Published: 16 Sep 2015


  • Serco agrees sale of its offshore private sector Business Process Outsourcing operations to private equity funds managed by Blackstone (‘Blackstone’) for approximately £250m
  • Gross consideration comprises £220m cash and £30m loan note
  • Transaction to complete around the end of 2015
  • Overall exit of private sector BPO estimated to be broadly earnings neutral on a pro forma basis
  • Reduction in pro forma leverage (debt to EBITDA for covenant purposes) to around 1 times

Rupert Soames, Group Chief Executive Officer, said: “In March 2015 we set out our strategy to focus Serco on being a leading supplier of public services.  A core part of that strategy was our decision to sell our private sector BPO operations.  I am delighted that we have agreed this sale to Blackstone and secured this important part of our overall plan.

“This disposal will not only strengthen further our balance sheet but also enable us to focus on the Group’s five core markets.  Overall this gives us greater financial and operational flexibility to move forward, doing what we do best.”


Serco Group plc (‘Serco’ or the ‘Company’), the international service company, has agreed the sale of its offshore private sector Business Process Outsourcing (‘BPO’) operations (the ‘Offshore BPO Operations’), the main elements of which are the former Intelenet business, to Blackstone (the ‘Transaction’).  The total enterprise value and gross consideration of the Transaction is approximately £250m.  Serco anticipates receiving £220m cash consideration on completion of the Transaction and £30m in the form of a vendor loan note.  The loan note accrues interest at a rate of 7% per annum and is to be repaid to Serco on the earlier of a subsequent change of control of the Offshore BPO Operations or six years from completion.  The gross consideration received will be reduced by transaction costs, deferred consideration fair value adjustments and the value of certain indemnities for potential tax positions.

**********

ACTIVITY LIST:
1/ In the Serco sale announcement, what reason does Serco give for selling its private sector BPO operations?
2/ Using the Serco sale announcement, decide whether each statement agrees with it: (a) Serco expects £220m of the consideration in cash on completion; (b) the vendor loan note accrues interest at 7% per annum; (c) the transaction is expected to complete around mid-2016. Answer yes or no for each and quote the deciding words.

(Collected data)
**********

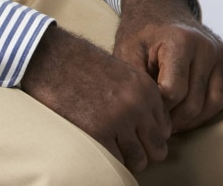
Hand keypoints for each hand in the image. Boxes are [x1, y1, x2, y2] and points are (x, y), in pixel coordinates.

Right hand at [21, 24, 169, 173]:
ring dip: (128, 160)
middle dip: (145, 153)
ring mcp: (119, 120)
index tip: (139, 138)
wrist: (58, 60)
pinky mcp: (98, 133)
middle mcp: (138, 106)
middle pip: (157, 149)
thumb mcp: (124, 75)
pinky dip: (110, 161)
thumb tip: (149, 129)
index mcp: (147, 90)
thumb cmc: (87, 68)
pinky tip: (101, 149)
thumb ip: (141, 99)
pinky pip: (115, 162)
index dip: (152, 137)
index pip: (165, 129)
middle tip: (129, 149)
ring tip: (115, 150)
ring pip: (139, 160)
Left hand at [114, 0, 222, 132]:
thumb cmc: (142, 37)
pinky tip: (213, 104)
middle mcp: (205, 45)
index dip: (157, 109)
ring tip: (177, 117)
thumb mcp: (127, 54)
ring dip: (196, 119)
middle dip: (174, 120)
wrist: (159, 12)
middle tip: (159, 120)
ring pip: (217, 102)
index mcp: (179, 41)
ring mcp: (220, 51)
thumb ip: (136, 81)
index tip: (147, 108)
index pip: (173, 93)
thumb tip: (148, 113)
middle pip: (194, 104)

**********

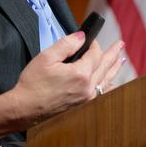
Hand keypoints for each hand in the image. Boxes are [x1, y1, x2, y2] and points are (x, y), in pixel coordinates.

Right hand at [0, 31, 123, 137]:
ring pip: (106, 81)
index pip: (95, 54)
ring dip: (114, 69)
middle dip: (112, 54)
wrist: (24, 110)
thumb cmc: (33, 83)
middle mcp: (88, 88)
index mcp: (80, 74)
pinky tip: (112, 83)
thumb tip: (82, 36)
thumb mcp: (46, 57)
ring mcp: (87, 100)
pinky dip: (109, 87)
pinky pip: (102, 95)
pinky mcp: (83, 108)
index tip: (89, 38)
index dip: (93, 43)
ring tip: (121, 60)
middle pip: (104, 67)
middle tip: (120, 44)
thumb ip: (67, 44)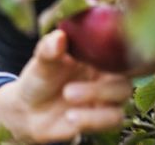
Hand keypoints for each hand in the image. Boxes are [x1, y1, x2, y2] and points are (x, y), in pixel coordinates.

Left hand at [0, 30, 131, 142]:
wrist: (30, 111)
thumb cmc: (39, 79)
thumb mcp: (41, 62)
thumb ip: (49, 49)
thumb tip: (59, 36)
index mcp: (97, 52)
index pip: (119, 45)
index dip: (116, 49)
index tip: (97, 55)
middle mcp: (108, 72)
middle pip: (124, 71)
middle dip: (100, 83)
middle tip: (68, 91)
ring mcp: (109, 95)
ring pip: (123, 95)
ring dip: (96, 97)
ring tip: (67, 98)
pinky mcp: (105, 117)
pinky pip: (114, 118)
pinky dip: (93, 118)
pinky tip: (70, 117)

**********

SOLUTIONS TO THE EXERCISE:
1/ In March 2015 Serco set out a strategy to focus on being a leading supplier of public services, and selling the private sector BPO operations was a core part of that strategy. The disposal will also strengthen the balance sheet further and let the Group focus on its five core markets.

2/
(a) Yes: "Serco anticipates receiving £220m cash consideration on completion of the Transaction"
(b) Yes: "The loan note accrues interest at a rate of 7% per annum"
(c) No: "Transaction to complete around the end of 2015"